No matter where you live, each season brings an opportunity to feast on new fruits and vegetables. Taking advantage of locally grown seasonal foods makes for healthy eating and a healthy environment.

“One of the biggest advantages of seasonal eating is that these foods taste better,” says dietitian Joan Salge Blake, MS, RD, LDN, a spokeswoman for the American Dietetic Association and a clinical associate professor of nutrition at Boston University. “A fall apple in New England, a tomato from New Jersey in summer, a Florida orange in winter — all are absolutely delicious.”

The Centers for Disease Control and Prevention recommends consuming at least five half-cup servings of fruits and vegetables every day. “Almost everyone needs to eat more fruits and vegetables than they do,” says Blake, who is also the author of the book Nutrition and You. Your diet should be heavy on fruits and vegetables because these foods are rich sources of many vitamins, minerals, and other natural substances that can protect you from diseases, including stroke, heart attack, and some cancers.
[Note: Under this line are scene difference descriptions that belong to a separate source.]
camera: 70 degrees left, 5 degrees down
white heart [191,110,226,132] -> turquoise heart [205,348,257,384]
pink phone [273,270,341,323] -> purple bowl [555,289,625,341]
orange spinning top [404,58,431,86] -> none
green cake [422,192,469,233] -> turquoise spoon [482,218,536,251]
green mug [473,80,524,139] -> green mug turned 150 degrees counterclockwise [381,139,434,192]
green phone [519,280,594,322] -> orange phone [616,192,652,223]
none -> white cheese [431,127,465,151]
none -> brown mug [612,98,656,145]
If you’ve never been a fan of fruits and vegetables, sampling them when they’re in season, when they're at their flavor peak, may change your thinking.
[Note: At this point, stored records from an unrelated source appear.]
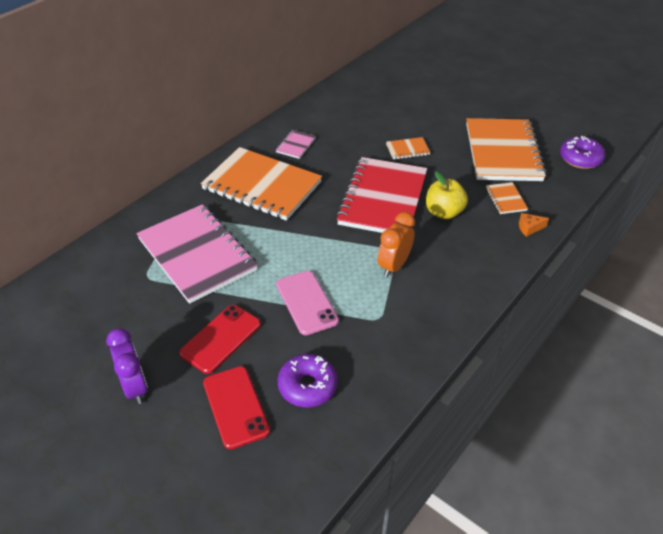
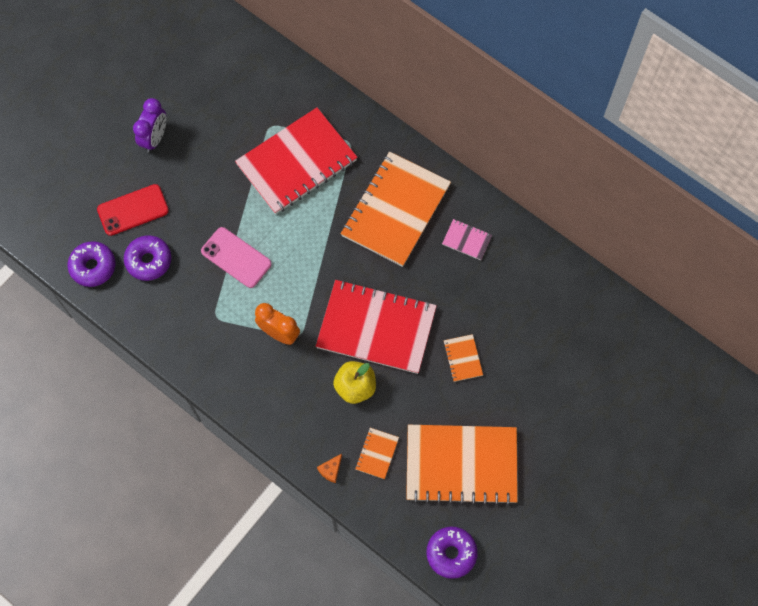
camera: 90 degrees right, 25 degrees up
purple clock [106,328,148,404] -> purple clock turned 45 degrees counterclockwise [133,98,166,153]
pink notebook [136,204,258,304] -> red notebook [235,107,358,214]
red phone [179,305,261,374] -> none
pink phone [276,271,339,335] -> pink phone turned 60 degrees clockwise [201,227,272,288]
orange notebook [486,182,528,214] -> orange notebook turned 60 degrees counterclockwise [355,428,399,479]
orange cheese [519,213,549,237] -> orange cheese turned 135 degrees counterclockwise [317,454,342,483]
none -> purple donut [68,241,116,287]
Eating in Season Is Healthy Eating

According to Blake, the better taste of seasonal foods should make you want to eat more and should get you excited about incorporating them into your diet. Fresh fruits and vegetables are generally low in calories and fat — not to mention that if you eat more of them, you’re less likely to eat unhealthy foods, like potato chips and other snacks that are high in saturated fat, salt, and calories. Blake also points out that because seasonal foods have more vibrant flavors than prepackaged or out-of-season foods, you won’t need to fry them, add sugar, or use other less-than-healthy methods to enhance their flavor.

Another advantage of seasonal eating is that if the produce is grown locally, fuel doesn’t have to be wasted in trucking or flying it thousands of miles to the grocery store, making for more environmentally friendly shopping.

What to Try Each Season

Here’s a look at what fruits and vegetables are most likely to be available, by season. Use this list as a guide to healthier seasonal eating:

Spring: Artichokes, asparagus, green beans, honeydew melon, limes, lychees, mangoes, oranges, pineapple, spinach, sugar snap peas, and onions

Summer: Apricots, bell peppers, blackberries, blueberries, cantaloupe, cherries, corn, cucumbers, grapes, honeydew melon, nectarines, plums, raspberries, strawberries, summer squash, tomatoes, watermelon, and zucchini

Fall: Acorn squash, apples, broccoli, cauliflower, cranberries, grapes, pears, sweet potatoes, turnips, and winter squash

Winter: Apples, Belgian endive, chestnuts, dates, grapefruit, kiwifruit, oranges, pears, persimmons, sweet potatoes, tangerines, turnips, and winter squash

When You Can’t Get Fresh

While foods in season are best, sometimes they’re not available (or they’re prohibitively expensive). That’s when you should reach into the freezer case, Blake says. “In the off season, I buy frozen berry mixes and cut-up mangoes. They’re flash-frozen when they’re at their peak, and they’re as good as if they came from the garden.”

Once you get into the habit of eating seasonally, you’ll enjoy the benefits of better-tasting food — and better nutrition.